What is FAI?
FAI is anatomically described as a subtle abnormality in either or both – the proximal femur and the acetabulum. Femur is the long bone along the length of one’s thigh whereas acetabulum is the cup shaped socket which articulates with the femoral head to form the hip joint. This abnormality causes interference in the normal hip joint motion and is a reason for painful symptoms clinically described as femoroacetabular impingement.
What are the causes and types?
Primarily, there are two major types of impingement – Pincer and Cam.
Pincer type –
For starters, pincer is a tool with blunt concave jaws that are used for gripping and pulling things. Thus, the mechanism of a pincer type FAI is global over coverage of the femoral head circumferentially by the acetabulum and it leads to impingement and gradual degeneration of the hip joint cartilage.
On the other hand, cam is a rotating part in machinery designed to make sliding contact with another part while rotating. In cam mechanism, there is an extra bone formation which renders the usually spherical femoral head to be non-spherical.

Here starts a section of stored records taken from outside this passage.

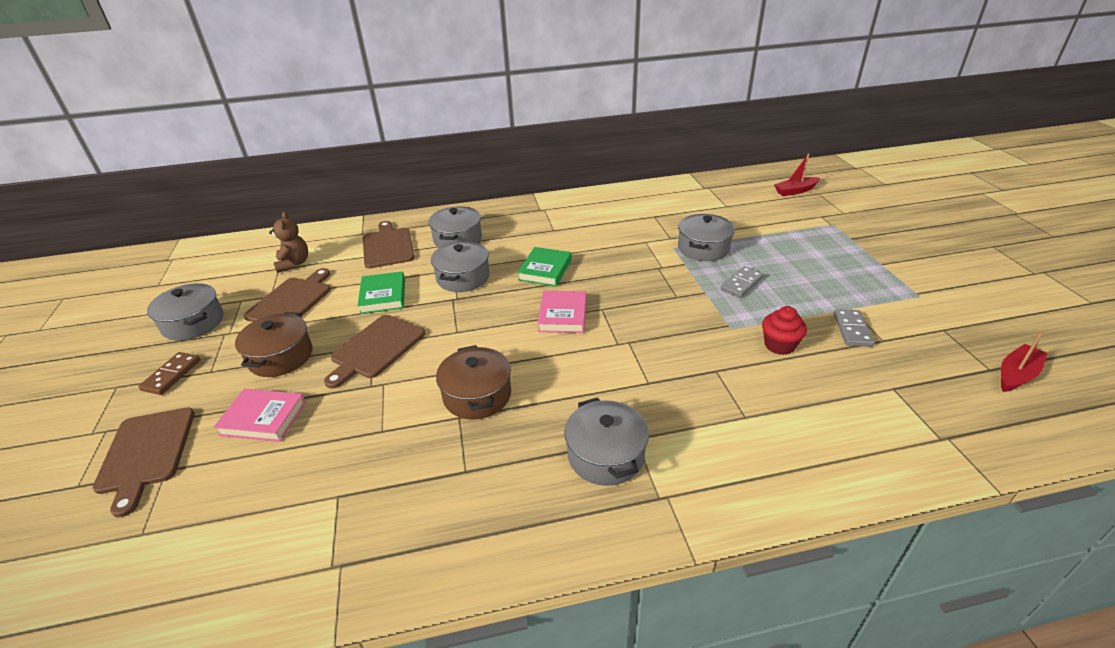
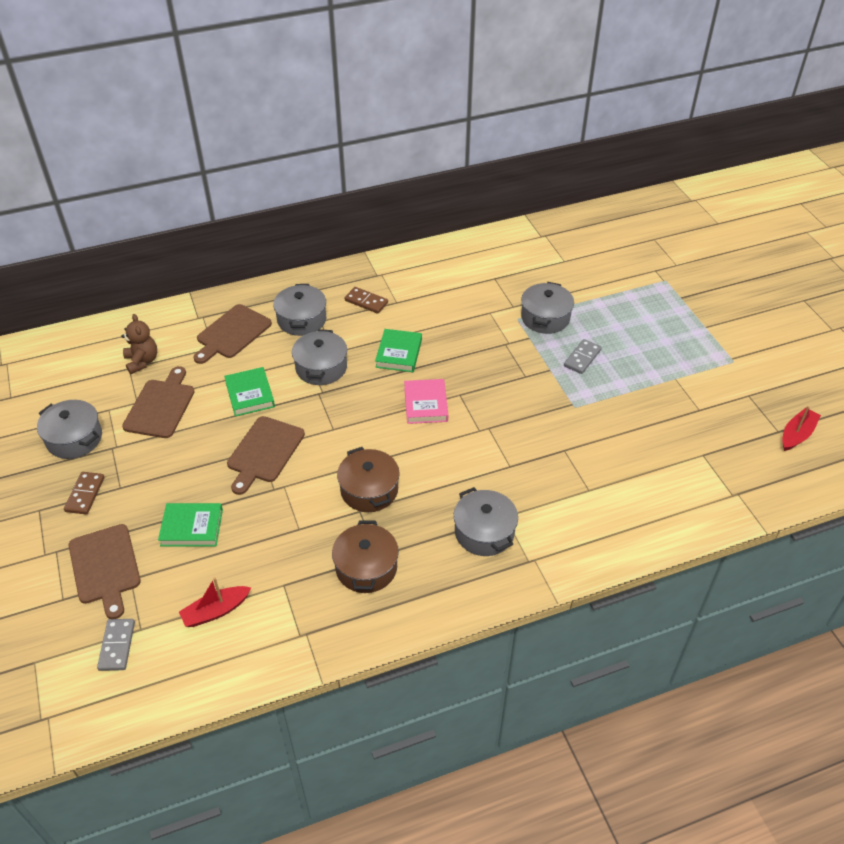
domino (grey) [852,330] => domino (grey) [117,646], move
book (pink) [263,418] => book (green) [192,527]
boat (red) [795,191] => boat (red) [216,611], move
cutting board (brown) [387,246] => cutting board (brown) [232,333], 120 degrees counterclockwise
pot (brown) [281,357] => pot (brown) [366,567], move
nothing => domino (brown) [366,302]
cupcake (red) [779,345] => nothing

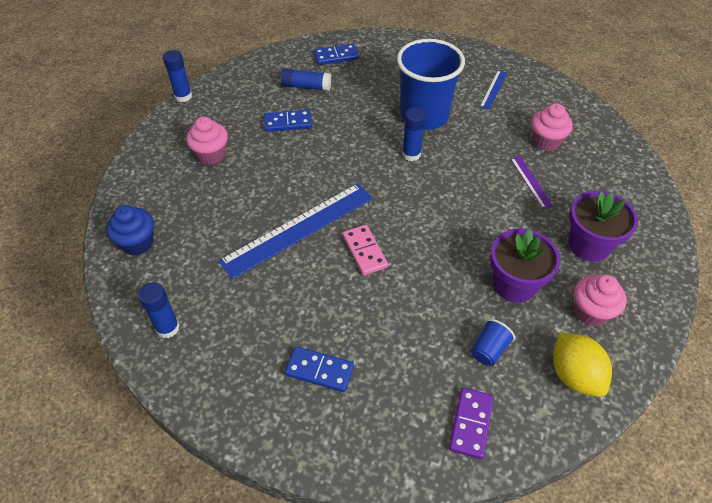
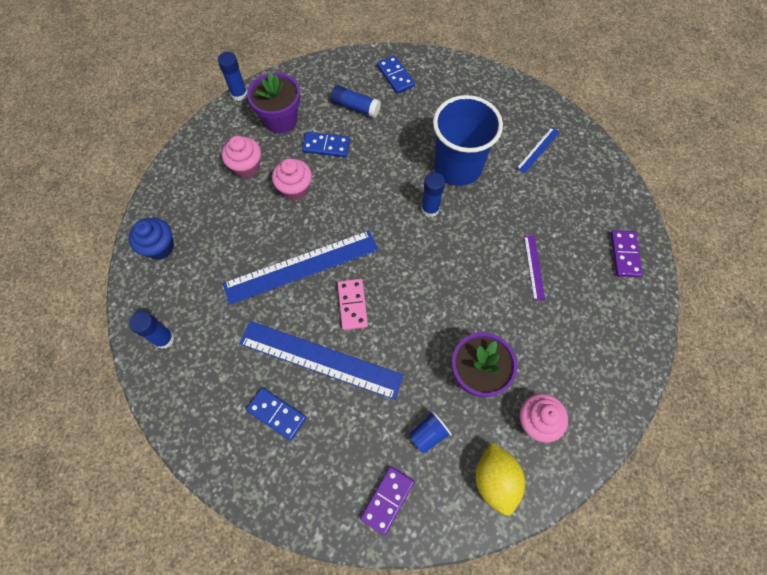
nothing => ruler (blue) [320,359]
flower pot (purple) [589,245] => flower pot (purple) [281,120], move
cupcake (pink) [546,141] => cupcake (pink) [295,189], move
domino (blue) [336,56] => domino (blue) [395,76], 60 degrees clockwise
nothing => domino (purple) [625,255]

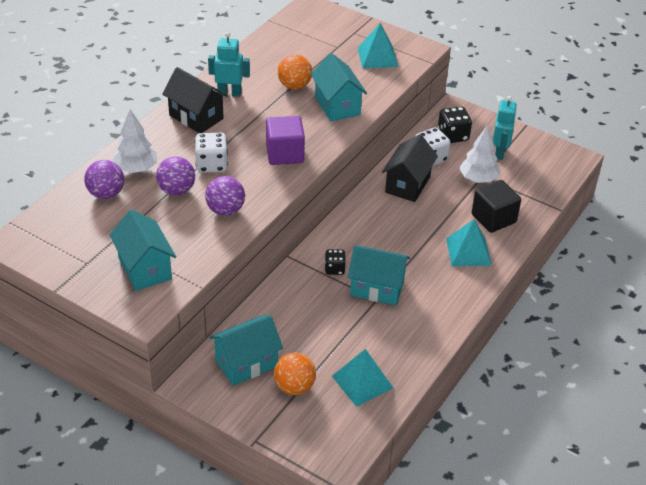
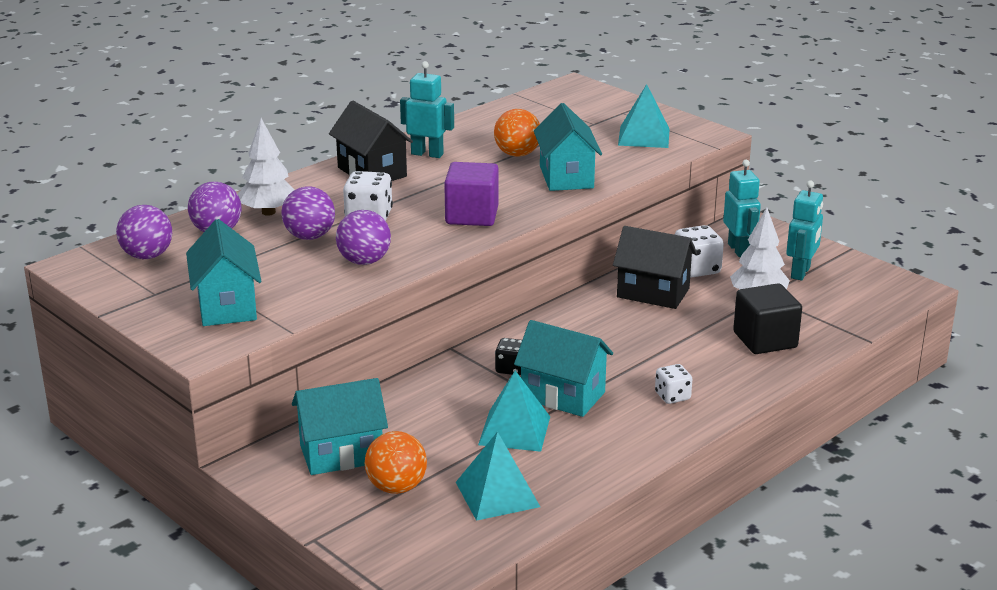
nothing => ball (purple) [147,256]
pyramid (turquoise) [468,252] => pyramid (turquoise) [514,430], move
house (black) [407,184] => house (black) [653,293], 75 degrees clockwise
nothing => dice (white) [672,396]
dice (black) [453,136] => robot (turquoise) [739,250]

As a result, during hip motion, there is repetitive friction/abrasion leading to inflammatory changes
Who is affected with FAI?
Usually an active young adult –
- Football and soccer players as involved in repetitive hip loading and kicking activities
- Ballet dancers.
What are the symptoms of FAI?
- Hip and groin region pain along with limited motion is the most common presentation.
- There could be associated complaints of stiffness, clicking, catching, locking.
How to diagnose FAI?
A radiograph (X-ray) of the symptomatic hip is a useful tool for diagnosing and identifying whether pincer or cam type mechanism is the reason for symptoms. A physical assessment is the clinical key to diagnosis. Physical assessment tests like anterior impingement test, posterior impingement test, FADDIR test are useful clinical tools for the same.
What is the treatment for FAI?
FAI can be managed with physiotherapy or surgical intervention.
Physiotherapy management includes:
- activity modifications
- load management strategies
- improving hip-stability
- strengthening and
- range of motion improvement.
Surgical intervention aims to correct the morphological changes in the bone causing FAI; aggressive physiotherapy post operatively is a crucial aspect to recovery.
What is the long term outcome of treatment?
In patients who are treated tend to improve with their activity levels and can aim at returning to previous levels However, evidence suggests, no treatment results in gradual worsening with time with a significant drop in sport/activity participation.